▶ [Description of the task]: Convert every line in the entries below into a Markdown table with the columns Row and Line, numbering the rows and skipping blank lines. Leave the pictures out of the table.
----------------------------------------
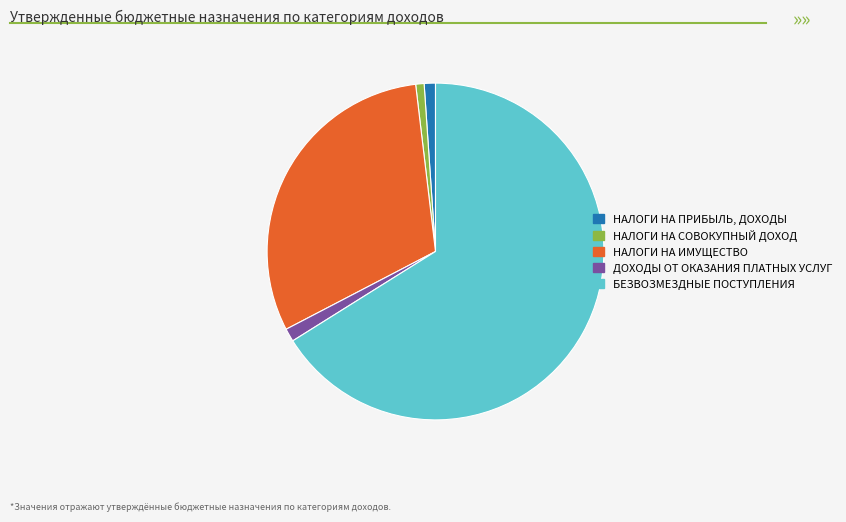

Approximately how many times larger is the value at ДОХОДЫ ОТ ОКАЗАНИЯ ПЛАТНЫХ УСЛУГ compared to НАЛОГИ НА СОВОКУПНЫЙ ДОХОД?

1.6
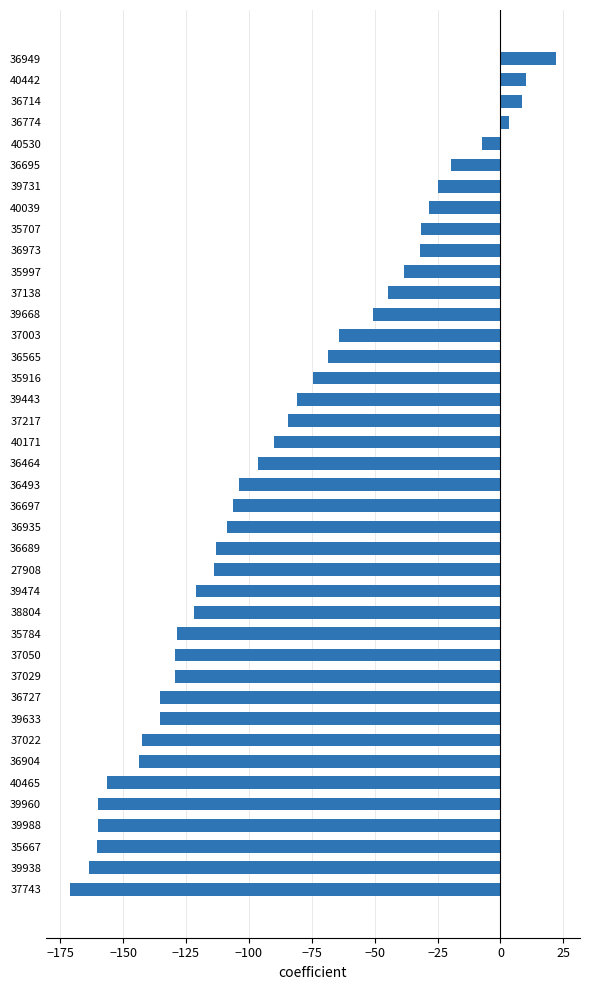

What is the change in value from 40465 to 35916?

+82.0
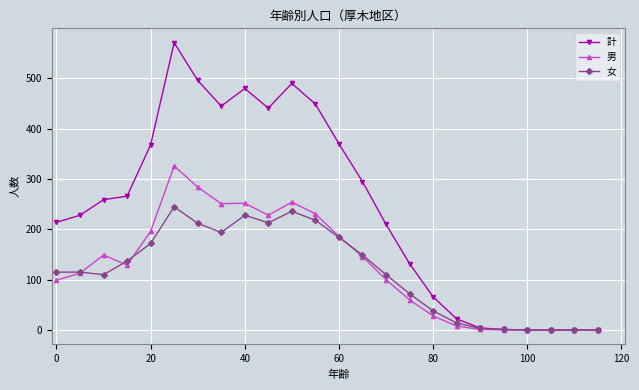

How many categories are shown in the chart?

24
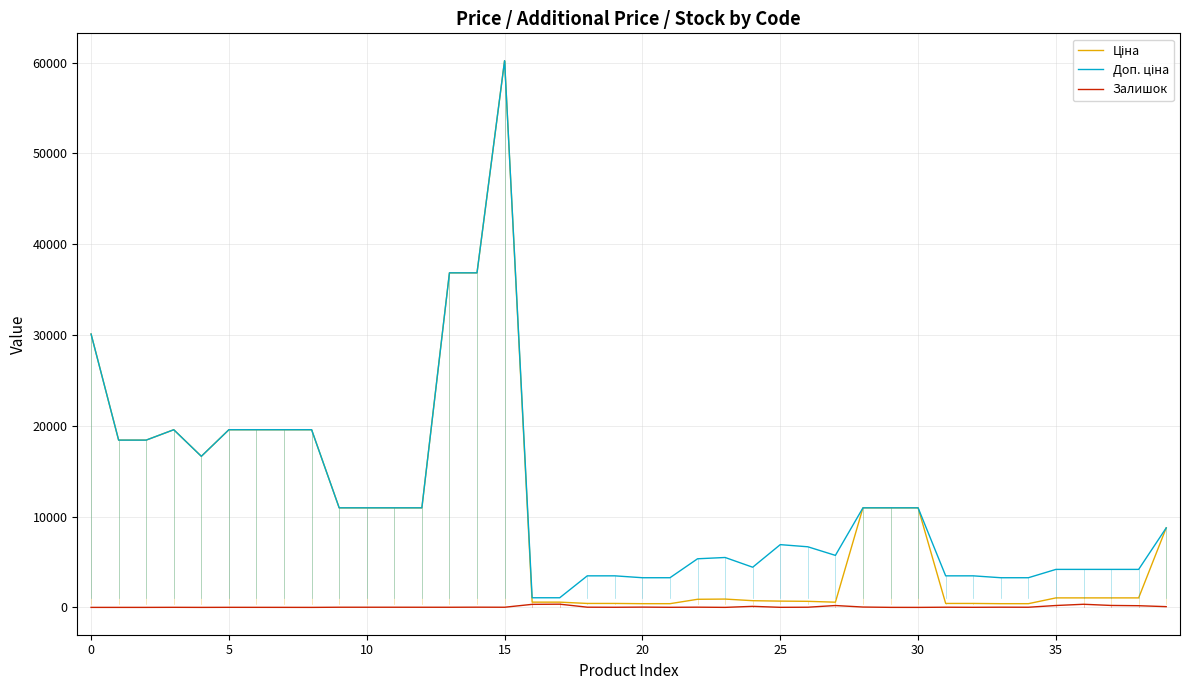

What is the maximum value shown in the chart?

60205.6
----------------------------------------
▶ [Response to the task]:
| Row | Line |
|---|---|
| 1 | Approximately how many times larger is the value at ДОХОДЫ ОТ ОКАЗАНИЯ ПЛАТНЫХ УСЛУГ compared to НАЛОГИ НА СОВОКУПНЫЙ ДОХОД? |
| 2 | 1.6 |
| 3 | What is the change in value from 40465 to 35916? |
| 4 | +82.0 |
| 5 | How many categories are shown in the chart? |
| 6 | 24 |
| 7 | What is the maximum value shown in the chart? |
| 8 | 60205.6 |